From midnight to noon Monday, HealthCare.gov had 375,000 visitors, and Bataille said the site was on pace to exceed the 800,000 figure by the end of the day. At 5:30 p.m., the Web site reported 750,000 visitors; shoppers no longer had to wait in line and error rates were low, according to a HealthCare.gov tweet.
With twice as much traffic as the site sees on a typical Monday, error rates and page wait times were higher than normal, Bataille said. The average page took two seconds to load, four times the administration’s target of half a second or less. Web pages had an error rate of 0.9 percent; the target error rate is 1 percent or lower.
Those who had to wait earlier in the day received a message saying the wait was necessary “so we can make sure there’s room for you to have a good experience on our site.” Shoppers had the option to leave their e-mail addresses and be notified when the site was available. When they returned, they were supposed to be moved to the front of the queue.
That does not mean that all is hunky-dory, but it’s better than before. (It also helps if you don’t have “experts” doing stupid things like trying to refresh a page while it is processing. Duh.) It also means that people are actually trying to sign up, which allays one of the fears that have been underlying the whole concept: that not enough people would get into the exchanges to make the costs balance out.
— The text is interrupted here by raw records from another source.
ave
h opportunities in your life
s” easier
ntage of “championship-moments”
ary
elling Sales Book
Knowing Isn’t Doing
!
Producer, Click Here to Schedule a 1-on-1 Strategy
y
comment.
Younger and healthier people paying premiums offset us old gaffers who will need the insurance more. And by the time the deadline arrives — December 23 — enough people should be enrolled to get a feel for how it’s going to go in the long term. Like I said, fingers crossed.
The semi-successful launch gives some people hope that it will shut off the hue and cry from the Republicans about repealing the law. Brian Beutler in Salon is optimistic that we’ve seen the last of that.
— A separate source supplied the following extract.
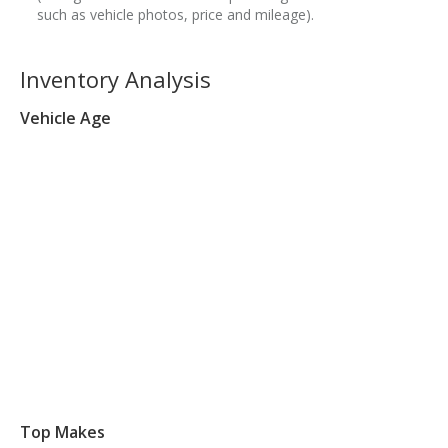
such as vehicle photos, price and mileage).
Inventory Analysis
Vehicle Age
Top Makes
Now that it’s December, Republicans are facing accelerating enrollment across the country and a thinning calendar. Healthcare.gov is much improved and still improving, and the House is set to adjourn on December 13 for the remainder of the year. When it returns, the hundreds of thousands of people who’ve already successfully enrolled will actually be insured, and their ranks will be swelling.
I think Republican leaders will be extremely reluctant to hold votes to nakedly destroy the law, even if conservative hardliners try to use upcoming budget deadlines to replay the failed defund strategy.
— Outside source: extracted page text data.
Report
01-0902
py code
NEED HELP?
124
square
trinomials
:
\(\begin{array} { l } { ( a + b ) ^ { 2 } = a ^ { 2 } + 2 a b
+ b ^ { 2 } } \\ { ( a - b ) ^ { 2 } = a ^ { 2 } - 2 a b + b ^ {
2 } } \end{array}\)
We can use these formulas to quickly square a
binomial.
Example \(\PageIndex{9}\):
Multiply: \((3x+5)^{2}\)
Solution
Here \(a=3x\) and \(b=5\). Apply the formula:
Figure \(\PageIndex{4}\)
Indeed, repeal is already an afterthought — a pose — in the Republican leadership’s actual playbook for attacking Obamacare in the weeks ahead. The manual boasts of past efforts to repeal or gut the law, but outlines a forward-looking strategy of politicking it at the margin.
In the months ahead Republicans will squeeze every drop of political juice they can out of every Obamacare failure and hardship they can unearth or spin into existence. But the goal won’t be repeal. It will be to channel the right’s Obamacare obsession into voter turnout in 2014 — at which point millions of people will be insured and the law will be unrepealable.
That would make a lot of sense if we were dealing with rational people. But of course we are not. These are the same people who are still sniffing around for the long-form birth certificate, who think Benghazi! was worse than Watergate — and that Nixon got a raw deal back then — and who think that a Vatican embassy upgrade in Rome is actually an attack on Catholics. So even if the healthcare website was working perfectly, if you got $1 million worth of insurance for $10 with no deductible and a massage every night as part of the plan, the Republicans would still be beating the drum for repeal.
As the site continues to improve, they’ll keep at it because they know that the better it works, the worse it is for them next November.